The system, coming in to use in other cities in the nation, is being pioneered in Arkansas by UAMS, the Central Arkansas Veterans Healthcare System and Metropolitan Emergency Medical Services.

Using the system, MEMS paramedics, who serve about half a million people across central Arkansas, would treat suspected heart attacks using new heart monitors. A series of 12 sensors is attached to a person's body, and a monitor records the electrical pulses of the heart.

Through an attached cell phone, the monitor places a minute and a half call to transmit the heart rhythm. The information passes along to a hand-held electronic device for a waiting cardiologist or doctor at UAMS or the Veterans Healthcare System.

From the data received, a doctor makes a diagnosis. For some patients, that means saving as much as 25 minutes in time. That also allows staffers to prepare to insert a catheter into a clogged artery to enlarge it and allow restoration of blood to the heart.

"Those physicians and the cardiologists will have the ability to look at the EKG before even the patient hits the emergency room," Fahdi said.

Fahdi has ridden with MEMS paramedics testing the cell transmissions of the device. The cell phone itself operates on Verizon Wireless' standard commercial network, said Robert Franke, a business sales manager with the company in Little Rock.

So far, Fahdi said the tests have been successful. At a demonstration Wednesday morning, MEMS executive director Jon Swanson said a clinical test of the new equipment would last up to 90 days. From there, officials would decide whether to suggest expanding the program to other Little Rock hospitals and the rest of the state.

But the program isn't cheap. Franke said Verizon had spent thousands of dollars in equipment and airtime for it.
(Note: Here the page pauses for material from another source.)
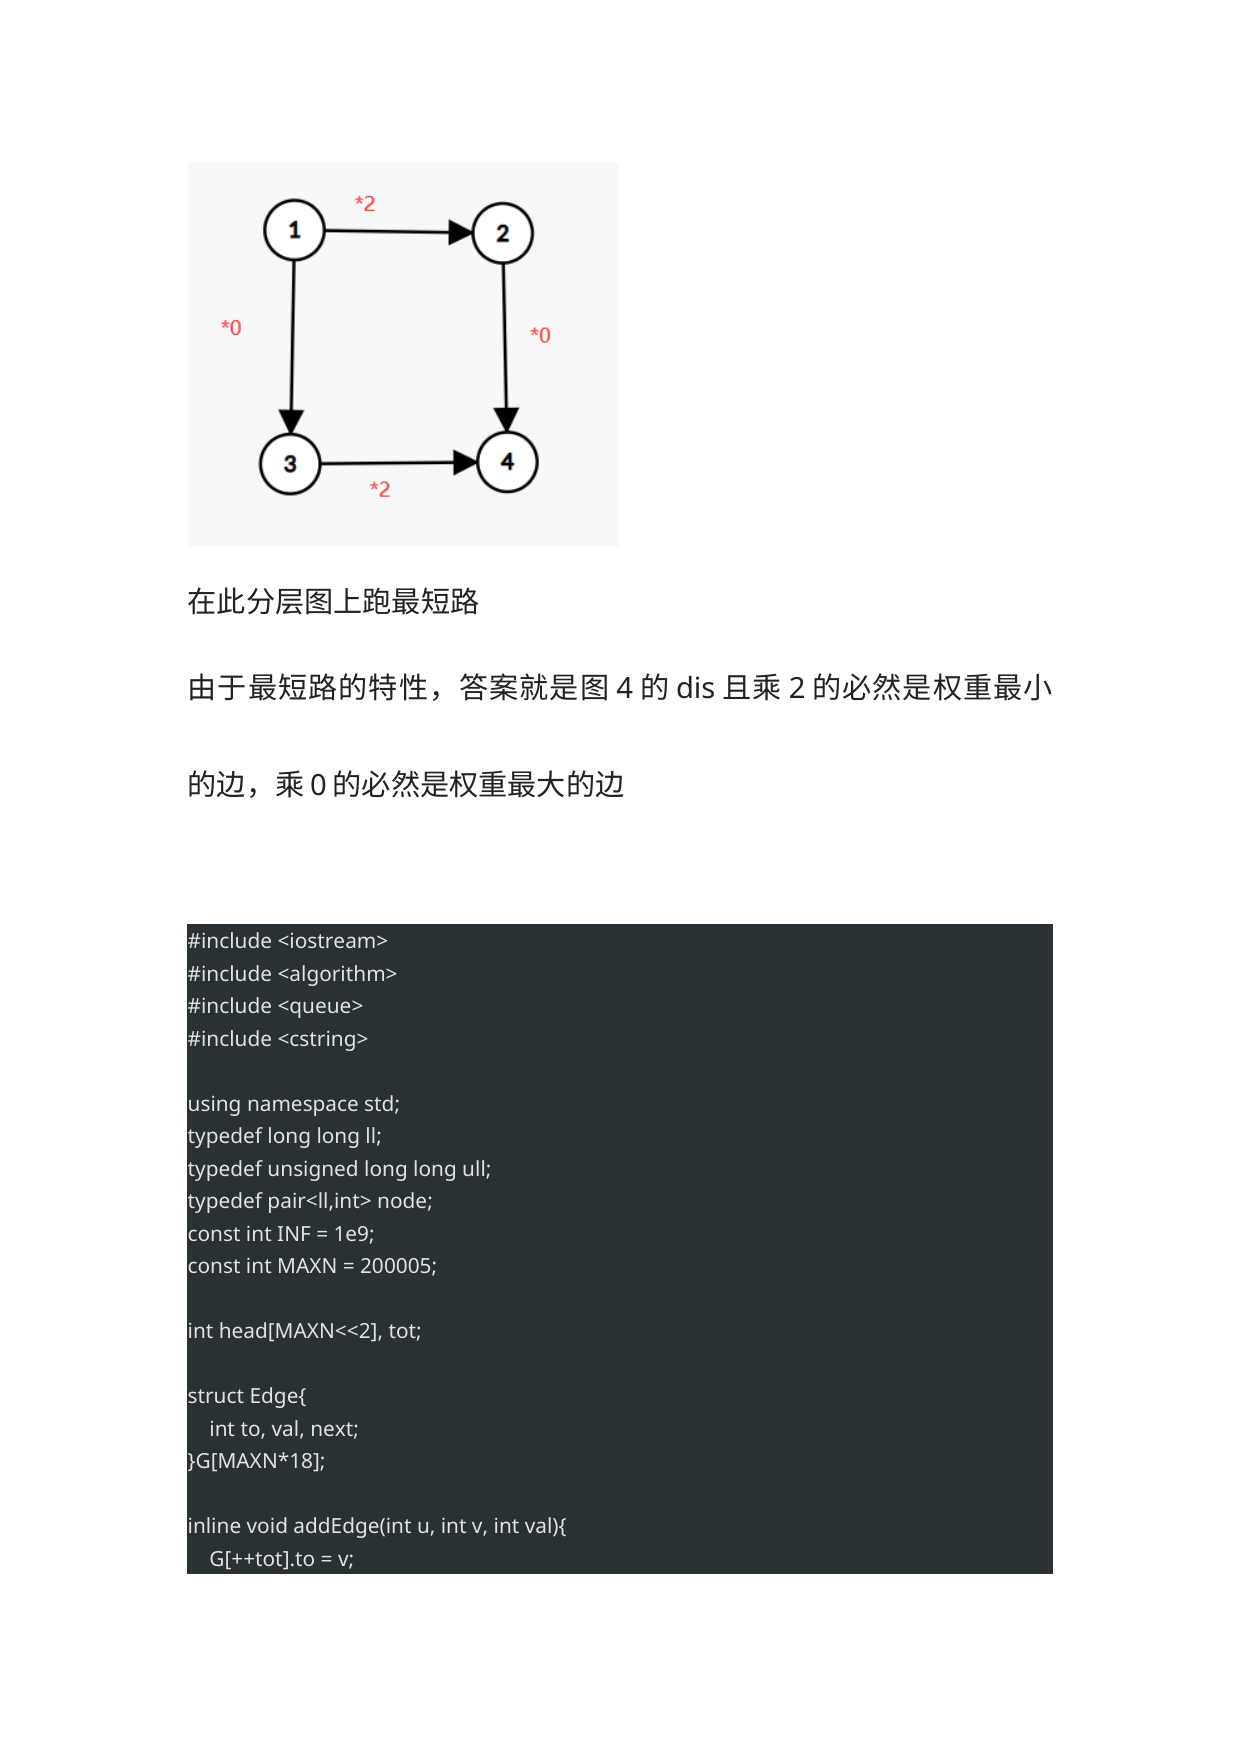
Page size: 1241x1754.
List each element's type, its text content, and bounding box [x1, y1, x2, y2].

Swanson said MEMS will spend $600,000 to outfit its ambulances with 42 new heart monitors.

Across the nation, other cities like Houston, Texas, have begun using some form of the technology, said Bob O'Connor, a volunteer with the American Heart Association and a Delaware emergency room doctor with Christiana Care Health System. But the practice is not widespread.

"That's a very state of the art program," O'Connor said. "It's not unique, but it's on the cutting edge of technology."